**DATASET ENTRIES**
____
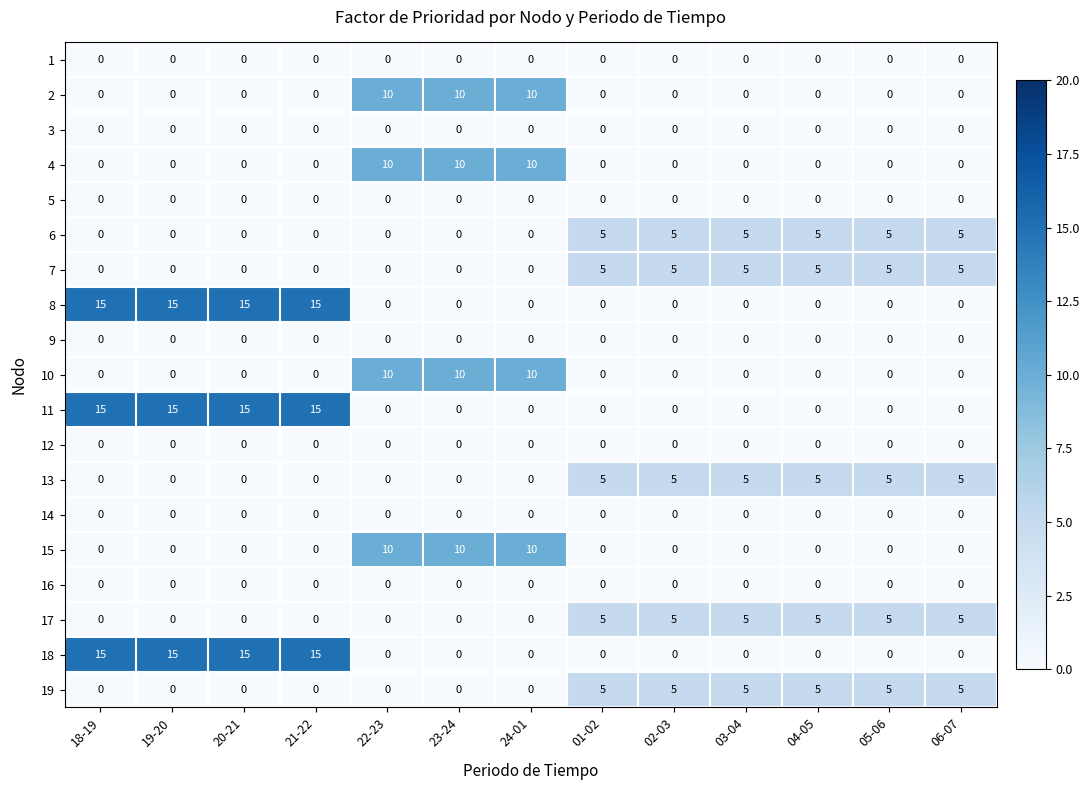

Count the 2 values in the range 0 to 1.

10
____
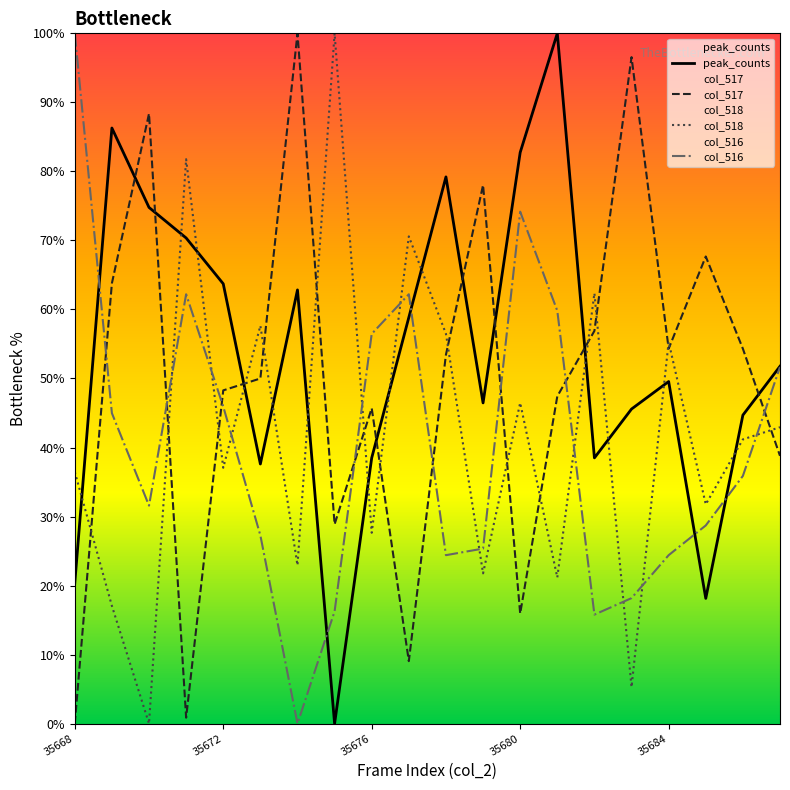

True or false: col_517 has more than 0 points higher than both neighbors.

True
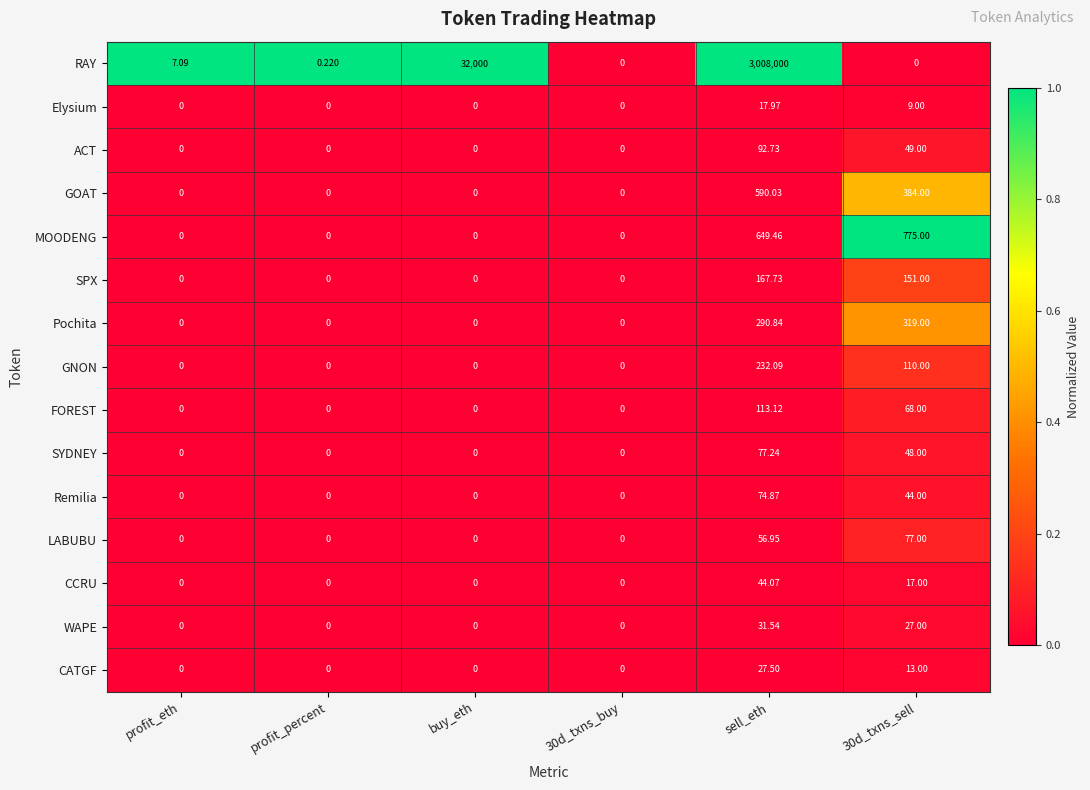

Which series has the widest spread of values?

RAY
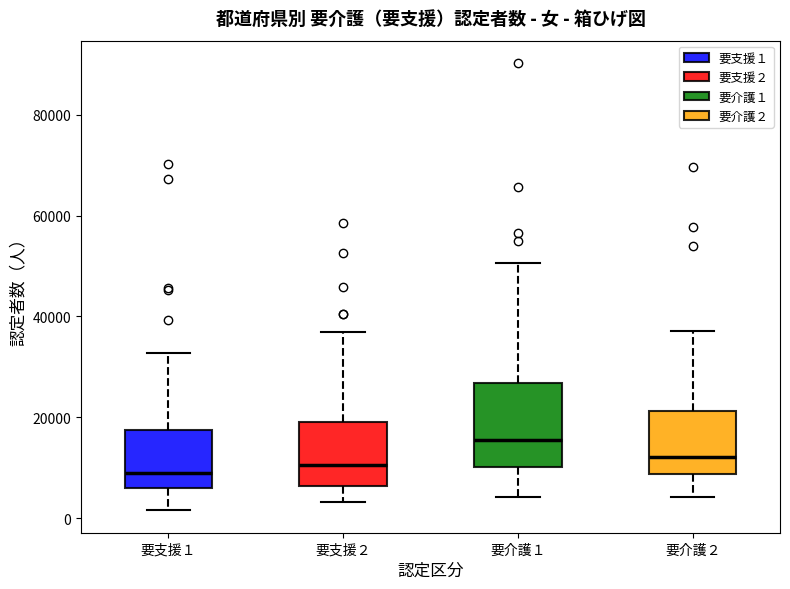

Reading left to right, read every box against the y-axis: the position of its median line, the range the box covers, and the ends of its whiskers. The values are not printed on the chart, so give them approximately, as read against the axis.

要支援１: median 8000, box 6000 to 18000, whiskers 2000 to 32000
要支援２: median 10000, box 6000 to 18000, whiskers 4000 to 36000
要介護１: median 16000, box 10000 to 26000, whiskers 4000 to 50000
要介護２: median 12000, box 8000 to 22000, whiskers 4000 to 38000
____
**WHAT YOU ARE ASKED TO DO**
Copy the entries word for word, starting at the line containing "Which series has the widest spread of values?" and ending at the line containing "Reading left to", with both of those lines included. Omit the pictures from your copy.

**YOUR SOLUTION**
Which series has the widest spread of values?

RAY

Reading left to right, read every box against the y-axis: the position of its median line, the range the box covers, and the ends of its whiskers. The values are not printed on the chart, so give them approximately, as read against the axis.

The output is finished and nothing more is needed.